Shooting a fireball

I'm just starting to look into Photon. I got the Viking demo working with Photon Cloud very easily, and I'm impressed. However, I'm curious about how I would go about shooting a fireball. The examples generally use raycasts for collision, as bullets shoot fast enough that "instant" is good enough. What if I wanted a dodge-able projectile?

Would I Instantiate a new network object for everyone to see? Or would I issue an RPC, causing the "local" representation of that player to shoot a fireball from a certain position in a certain direction? How would I handle the collision for that fireball as it travels? Will this cause the fireball to hit a player on one client, but miss the same player on another client, depending on latency? Does the "master" client decide whether it hits? How do I figure out which client is the Master client, and how do I get the other clients to ignore that logic? This might just be basic networking logic, but I have no idea how to solve these problems.

Sorry for all the noobish questions, I hope someone can help.

Thanks in advance.

Comments

  • Glad you like Photon Cloud so far.

    And you actually have quite good ideas and suggestions.
    Yes, due to lag you might run into issues with dodge-able projectiles. It's a bit tricky and the effort you want to put into it depends on your requirements. A cooperative game could get away with some more sync errors than a game that's highly competitive and where gameplay is about money.

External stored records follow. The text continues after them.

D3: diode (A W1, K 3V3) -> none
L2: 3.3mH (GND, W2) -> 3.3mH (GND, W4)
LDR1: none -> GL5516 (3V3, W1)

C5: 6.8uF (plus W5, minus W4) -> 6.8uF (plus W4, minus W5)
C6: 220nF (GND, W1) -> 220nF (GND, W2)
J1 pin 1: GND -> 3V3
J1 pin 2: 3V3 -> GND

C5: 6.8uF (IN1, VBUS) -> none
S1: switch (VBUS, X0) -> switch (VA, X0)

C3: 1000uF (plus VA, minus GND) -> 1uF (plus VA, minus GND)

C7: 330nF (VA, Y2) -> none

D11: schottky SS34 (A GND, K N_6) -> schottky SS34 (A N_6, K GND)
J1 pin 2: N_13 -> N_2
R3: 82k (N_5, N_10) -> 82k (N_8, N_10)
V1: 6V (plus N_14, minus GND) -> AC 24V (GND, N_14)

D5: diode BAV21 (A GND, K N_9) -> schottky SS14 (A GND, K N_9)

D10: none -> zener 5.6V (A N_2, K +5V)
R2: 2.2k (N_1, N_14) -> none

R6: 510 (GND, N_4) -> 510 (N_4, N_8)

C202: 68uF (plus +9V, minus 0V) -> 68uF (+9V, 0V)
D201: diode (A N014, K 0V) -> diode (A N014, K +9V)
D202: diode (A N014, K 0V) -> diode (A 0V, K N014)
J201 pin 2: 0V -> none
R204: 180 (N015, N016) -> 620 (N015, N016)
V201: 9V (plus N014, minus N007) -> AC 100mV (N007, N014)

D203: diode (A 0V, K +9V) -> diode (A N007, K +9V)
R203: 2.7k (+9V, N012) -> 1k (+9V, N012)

    Only one client should decide if a projectile hits something. The Master Client (PhotonNetwork.isMasterClient) is a good candidate but alternatively the shooting client could decide.
    Either way, not all positions will be in perfect sync.
    Hiding lag can be done in several ways:
    • Fast-forward an incoming position (skip some distance missed due to lag). This requires to use the network time to sync.
    • Moving objects a bit faster to catch up with last received position. This requires to use the network time to sync.
    • Send user-input immediately while executing it locally with a delay.

    I don't have implementations for these cases, sadly. Which one is best for your, depends a lot on your game.
  • I have a similar question. When I launch a fireball using NetworkInstantitate, and a third person joins, he sees the fireball at the orignal position in the beginning. So it seems the only solution is to use RPC to inform new players to spawn in the right position correctly, which sorts of defeats the purpose of NetworkInstatiate.

    I see there's Cache events but not supported by Cloud?
  • The event is cached but in it's original state. The cache doesn't update.
    Firing each fireball via instantiate is some overhead. It caches a short-lived game object which needs to be cleared, too.
    You could just send a RPC for "firing" and later on sync the result. If someone joins, he will not see the fireball but everything that's happening after the join, which might be enough.
  • That's not as ideal. If there is some object which is spawn early, and lives for every long, the new players don't see it. So it seems I still have to keep a manual list of entities that a new player should see, and send RPC to create it.
  • I'm not sure if it's better to have the buffered instantiate call automatically send the latest position/rotation over.

    In the meanwhile you can easily use:

    void OnPhotonPlayerConnected(PhotonPlayer newPlayer){ ... } //Use this on the object to have the owner send a RPC to the newly connected player with the correct pos/rot

    void OnPhotonInstantiate(PhotonMessageInfo info){ ... } //you could use this on the player that has connected later and receives this object..it could request up2date information or so (not required if you use OnPhotonPlayerConnected instead)


    I would still prefer this over keeping a manual list as it abstracts the creating/destroying for you.
  • Hmm. I'm not getting the thread notifications.
    In the meanwhile you can easily use:

    void OnPhotonPlayerConnected(PhotonPlayer newPlayer){ ... } //Use this on the object to have the owner send a RPC to the newly connected player with the correct pos/rot

    Would this mean I have to keep track of items myself. Which I plan on doing.